Provided passage: Begin

Re: [RFC PATCH v2 33/47] userfaultfd: add UFFD_FEATURE_MINOR_HUGETLBFS_HGM

James Houghton <jthoughton@xxxxxxxxxx> · Wed, 21 Dec 2022 20:24:45 -0500

> > So considering two API choices:
> >
> > 1. What we have now: UFFD_FEATURE_MINOR_HUGETLBFS_HGM for
> > UFFDIO_CONTINUE, and later UFFD_FEATURE_WP_HUGETLBFS_HGM for
> > UFFDIO_WRITEPROTECT. For MADV_DONTNEED, we could just suddenly start
> > allowing high-granularity choices (not sure if this is bad; we started
> > allowing it for HugeTLB recently with no other API change, AFAIA).
>
> I don't think we can just start allowing HGM for MADV_DONTNEED without
> some type of user interaction/request.  Otherwise, a user that passes
> in non-hugetlb page size requests may get unexpected results.  And, one
> of the threads about MADV_DONTNEED points out a valid use cases where
> the caller may not know the mapping is hugetlb or not and is likely to
> pass in non-hugetlb page size requests.
>
> > 2. MADV_ENABLE_HGM or something similar. The changes to
> > UFFDIO_CONTINUE/UFFDIO_WRITEPROTECT/MADV_DONTNEED come automatically,
> > provided they are implemented.
> >
> > I don't mind one way or the other. Peter, I assume you prefer #2.
> > Mike, what about you? If we decide on something other than #1, I'll
> > make the change before sending v1 out.
>
> Since I do not believe 1) is an option, MADV_ENABLE_HGM might be the way
> to go.  Any thoughts about MADV_ENABLE_HGM?  I'm thinking:
> - Make it have same restrictions as other madvise hugetlb calls,
>   . addr must be huge page aligned
>   . length is rounded down to a multiple of huge page size
> - We split the vma as required
I agree with these.

Provided passage: End
Data: Begin

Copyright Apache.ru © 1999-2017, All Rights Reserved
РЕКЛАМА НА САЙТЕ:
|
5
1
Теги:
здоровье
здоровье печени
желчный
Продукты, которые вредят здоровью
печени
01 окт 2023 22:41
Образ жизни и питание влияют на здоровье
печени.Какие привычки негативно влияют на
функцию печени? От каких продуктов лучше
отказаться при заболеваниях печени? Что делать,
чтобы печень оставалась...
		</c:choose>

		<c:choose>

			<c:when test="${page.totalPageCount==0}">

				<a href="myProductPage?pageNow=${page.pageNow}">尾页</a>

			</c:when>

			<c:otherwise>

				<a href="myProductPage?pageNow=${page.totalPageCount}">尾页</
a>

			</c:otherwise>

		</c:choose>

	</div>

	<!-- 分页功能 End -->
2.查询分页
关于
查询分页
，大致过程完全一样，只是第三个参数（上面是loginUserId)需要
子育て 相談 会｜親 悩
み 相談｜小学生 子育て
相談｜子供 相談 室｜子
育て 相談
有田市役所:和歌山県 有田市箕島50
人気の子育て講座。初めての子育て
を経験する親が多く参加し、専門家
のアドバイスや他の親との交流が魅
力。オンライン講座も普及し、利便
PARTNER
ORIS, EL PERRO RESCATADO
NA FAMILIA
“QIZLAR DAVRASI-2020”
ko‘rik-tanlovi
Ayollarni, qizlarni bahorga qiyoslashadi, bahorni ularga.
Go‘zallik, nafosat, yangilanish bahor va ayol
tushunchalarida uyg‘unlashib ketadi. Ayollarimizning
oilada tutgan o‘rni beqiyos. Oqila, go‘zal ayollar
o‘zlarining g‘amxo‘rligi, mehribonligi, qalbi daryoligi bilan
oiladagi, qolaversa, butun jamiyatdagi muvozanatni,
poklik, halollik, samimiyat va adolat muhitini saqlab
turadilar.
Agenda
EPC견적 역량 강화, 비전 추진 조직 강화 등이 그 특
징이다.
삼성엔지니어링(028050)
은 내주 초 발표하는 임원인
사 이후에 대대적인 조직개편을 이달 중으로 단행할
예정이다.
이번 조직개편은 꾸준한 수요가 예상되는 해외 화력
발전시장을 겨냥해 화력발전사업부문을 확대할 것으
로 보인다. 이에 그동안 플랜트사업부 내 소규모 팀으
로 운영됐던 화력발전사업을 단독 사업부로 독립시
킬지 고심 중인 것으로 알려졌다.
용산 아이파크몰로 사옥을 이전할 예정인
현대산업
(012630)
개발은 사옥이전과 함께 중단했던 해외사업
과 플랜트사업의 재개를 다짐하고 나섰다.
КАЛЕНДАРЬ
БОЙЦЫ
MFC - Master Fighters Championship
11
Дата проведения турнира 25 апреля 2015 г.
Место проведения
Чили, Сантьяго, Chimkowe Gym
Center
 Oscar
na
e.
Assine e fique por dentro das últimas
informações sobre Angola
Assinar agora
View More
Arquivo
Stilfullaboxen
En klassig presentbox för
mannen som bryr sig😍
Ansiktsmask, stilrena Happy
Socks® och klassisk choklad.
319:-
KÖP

Data: End
Data: Begin

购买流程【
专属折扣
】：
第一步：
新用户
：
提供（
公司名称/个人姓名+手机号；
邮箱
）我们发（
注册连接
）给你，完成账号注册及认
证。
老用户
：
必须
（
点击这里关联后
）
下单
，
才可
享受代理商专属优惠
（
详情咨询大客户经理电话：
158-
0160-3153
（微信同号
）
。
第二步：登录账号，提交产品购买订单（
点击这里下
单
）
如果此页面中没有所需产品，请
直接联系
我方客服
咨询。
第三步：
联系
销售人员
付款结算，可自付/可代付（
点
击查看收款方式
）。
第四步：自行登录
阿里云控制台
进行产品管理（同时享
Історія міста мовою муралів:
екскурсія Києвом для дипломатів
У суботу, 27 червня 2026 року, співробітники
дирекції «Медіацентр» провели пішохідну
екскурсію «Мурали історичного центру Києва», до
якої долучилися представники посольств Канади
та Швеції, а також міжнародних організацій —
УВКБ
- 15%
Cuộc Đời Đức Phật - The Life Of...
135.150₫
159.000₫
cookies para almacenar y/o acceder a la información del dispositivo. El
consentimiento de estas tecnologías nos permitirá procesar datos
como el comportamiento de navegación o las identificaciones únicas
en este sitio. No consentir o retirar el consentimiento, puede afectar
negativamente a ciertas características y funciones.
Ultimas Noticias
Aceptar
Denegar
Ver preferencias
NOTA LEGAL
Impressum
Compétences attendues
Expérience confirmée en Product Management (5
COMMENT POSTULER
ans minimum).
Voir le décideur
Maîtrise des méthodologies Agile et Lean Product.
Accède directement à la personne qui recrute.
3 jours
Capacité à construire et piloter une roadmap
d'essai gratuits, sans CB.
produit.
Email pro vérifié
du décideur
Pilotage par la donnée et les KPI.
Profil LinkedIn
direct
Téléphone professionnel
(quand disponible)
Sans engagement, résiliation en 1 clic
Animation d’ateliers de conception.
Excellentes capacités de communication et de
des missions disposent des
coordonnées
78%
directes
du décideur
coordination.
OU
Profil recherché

Data: End
Data: Begin

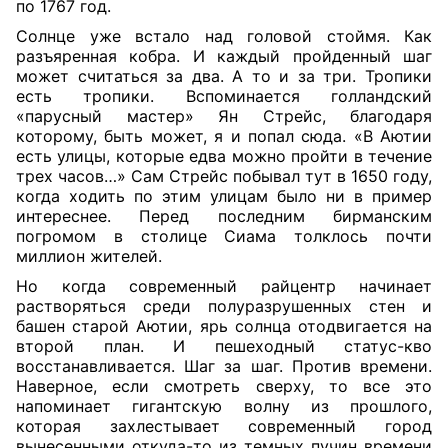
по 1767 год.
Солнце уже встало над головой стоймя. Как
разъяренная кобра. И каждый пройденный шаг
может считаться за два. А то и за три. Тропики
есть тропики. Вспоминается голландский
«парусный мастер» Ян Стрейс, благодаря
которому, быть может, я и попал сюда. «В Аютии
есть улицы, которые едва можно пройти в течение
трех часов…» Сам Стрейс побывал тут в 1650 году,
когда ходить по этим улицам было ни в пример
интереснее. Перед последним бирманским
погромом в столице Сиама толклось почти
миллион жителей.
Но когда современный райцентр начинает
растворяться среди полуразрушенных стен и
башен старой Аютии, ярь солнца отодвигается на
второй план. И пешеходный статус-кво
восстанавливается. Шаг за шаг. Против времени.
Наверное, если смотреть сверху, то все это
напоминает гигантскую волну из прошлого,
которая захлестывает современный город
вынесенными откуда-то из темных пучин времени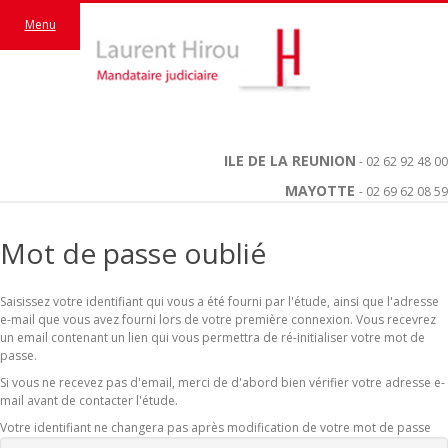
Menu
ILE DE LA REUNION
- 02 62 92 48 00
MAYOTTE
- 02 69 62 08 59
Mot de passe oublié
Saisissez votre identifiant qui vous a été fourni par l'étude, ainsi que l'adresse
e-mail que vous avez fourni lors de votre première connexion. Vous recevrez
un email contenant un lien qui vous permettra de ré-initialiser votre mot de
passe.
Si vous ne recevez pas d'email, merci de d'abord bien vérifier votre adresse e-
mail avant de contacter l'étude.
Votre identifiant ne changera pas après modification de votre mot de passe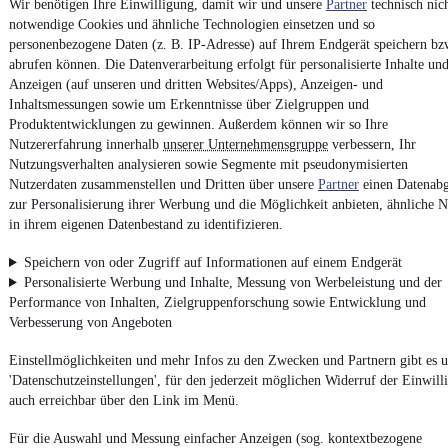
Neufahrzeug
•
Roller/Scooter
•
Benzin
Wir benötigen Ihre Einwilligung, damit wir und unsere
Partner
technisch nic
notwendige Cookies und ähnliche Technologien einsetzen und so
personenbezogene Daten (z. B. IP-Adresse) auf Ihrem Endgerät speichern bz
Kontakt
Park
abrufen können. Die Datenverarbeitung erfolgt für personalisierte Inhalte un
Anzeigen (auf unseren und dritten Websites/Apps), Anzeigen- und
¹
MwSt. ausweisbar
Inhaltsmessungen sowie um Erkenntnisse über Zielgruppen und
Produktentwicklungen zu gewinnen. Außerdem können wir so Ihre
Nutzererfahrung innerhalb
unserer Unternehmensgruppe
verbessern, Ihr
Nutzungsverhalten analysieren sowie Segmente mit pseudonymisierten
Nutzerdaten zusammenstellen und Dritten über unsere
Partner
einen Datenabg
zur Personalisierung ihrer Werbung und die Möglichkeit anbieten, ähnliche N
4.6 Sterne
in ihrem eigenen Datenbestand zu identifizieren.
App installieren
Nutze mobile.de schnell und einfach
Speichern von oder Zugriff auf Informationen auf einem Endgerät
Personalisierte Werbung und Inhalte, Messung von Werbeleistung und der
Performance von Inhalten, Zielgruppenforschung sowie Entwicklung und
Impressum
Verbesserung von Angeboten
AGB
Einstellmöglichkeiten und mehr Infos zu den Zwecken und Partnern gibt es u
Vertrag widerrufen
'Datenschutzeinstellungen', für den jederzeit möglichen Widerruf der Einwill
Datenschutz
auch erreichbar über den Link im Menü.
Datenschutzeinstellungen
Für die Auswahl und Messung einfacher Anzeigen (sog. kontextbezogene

Data: End

◆ **Your objective**
Return, word for word, the portion of the patch discussion that opens with the words containing "Re: [RFC PATCH" and closes with "API change, AFAIA).". The records are separate material, distinct from the patch discussion.

◆ **Response to this task**
Re: [RFC PATCH v2 33/47] userfaultfd: add UFFD_FEATURE_MINOR_HUGETLBFS_HGM

James Houghton <jthoughton@xxxxxxxxxx> · Wed, 21 Dec 2022 20:24:45 -0500

> > So considering two API choices:
> >
> > 1. What we have now: UFFD_FEATURE_MINOR_HUGETLBFS_HGM for
> > UFFDIO_CONTINUE, and later UFFD_FEATURE_WP_HUGETLBFS_HGM for
> > UFFDIO_WRITEPROTECT. For MADV_DONTNEED, we could just suddenly start
> > allowing high-granularity choices (not sure if this is bad; we started
> > allowing it for HugeTLB recently with no other API change, AFAIA).